→ Stored data:

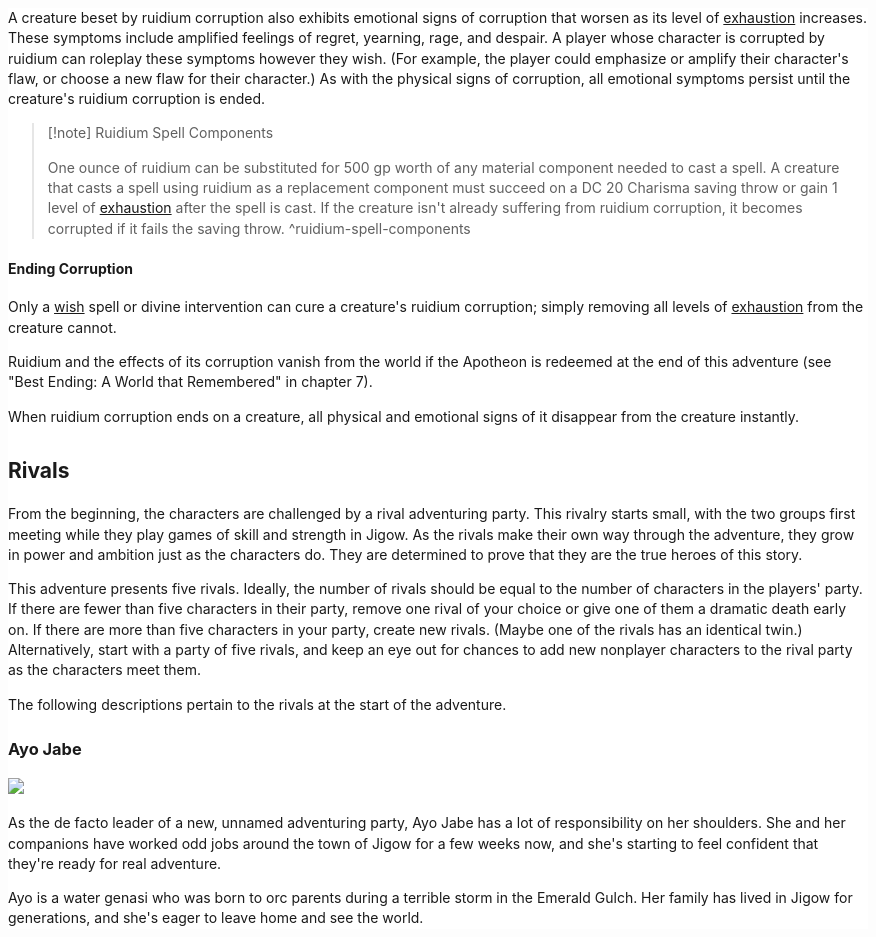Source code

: A creature beset by ruidium corruption also exhibits emotional signs of corruption that worsen as its level of [exhaustion](Mechanics/Rules/conditions.md#Exhaustion) increases. These symptoms include amplified feelings of regret, yearning, rage, and despair. A player whose character is corrupted by ruidium can roleplay these symptoms however they wish. (For example, the player could emphasize or amplify their character's flaw, or choose a new flaw for their character.) As with the physical signs of corruption, all emotional symptoms persist until the creature's ruidium corruption is ended.

> [!note] Ruidium Spell Components
> 
> One ounce of ruidium can be substituted for 500 gp worth of any material component needed to cast a spell. A creature that casts a spell using ruidium as a replacement component must succeed on a DC 20 Charisma saving throw or gain 1 level of [exhaustion](Mechanics/Rules/conditions.md#Exhaustion) after the spell is cast. If the creature isn't already suffering from ruidium corruption, it becomes corrupted if it fails the saving throw.
^ruidium-spell-components

#### Ending Corruption

Only a [wish](Mechanics/spells/wish.md) spell or divine intervention can cure a creature's ruidium corruption; simply removing all levels of [exhaustion](Mechanics/Rules/conditions.md#Exhaustion) from the creature cannot.

Ruidium and the effects of its corruption vanish from the world if the Apotheon is redeemed at the end of this adventure (see "Best Ending: A World that Remembered" in chapter 7).

When ruidium corruption ends on a creature, all physical and emotional signs of it disappear from the creature instantly.

## Rivals

From the beginning, the characters are challenged by a rival adventuring party. This rivalry starts small, with the two groups first meeting while they play games of skill and strength in Jigow. As the rivals make their own way through the adventure, they grow in power and ambition just as the characters do. They are determined to prove that they are the true heroes of this story.

This adventure presents five rivals. Ideally, the number of rivals should be equal to the number of characters in the players' party. If there are fewer than five characters in their party, remove one rival of your choice or give one of them a dramatic death early on. If there are more than five characters in your party, create new rivals. (Maybe one of the rivals has an identical twin.) Alternatively, start with a party of five rivals, and keep an eye out for chances to add new nonplayer characters to the rival party as the characters meet them.

The following descriptions pertain to the rivals at the start of the adventure.

### Ayo Jabe

![](https://raw.githubusercontent.com/5etools-mirror-3/5etools-img/main/adventure/CRCotN/002-00-003.ayo-jabe.webp#center)

As the de facto leader of a new, unnamed adventuring party, Ayo Jabe has a lot of responsibility on her shoulders. She and her companions have worked odd jobs around the town of Jigow for a few weeks now, and she's starting to feel confident that they're ready for real adventure.

Ayo is a water genasi who was born to orc parents during a terrible storm in the Emerald Gulch. Her family has lived in Jigow for generations, and she's eager to leave home and see the world.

→ Written task:
Tally the lines in the data that contain the string "Ending". Report only the total.

→ Exercise answer:
2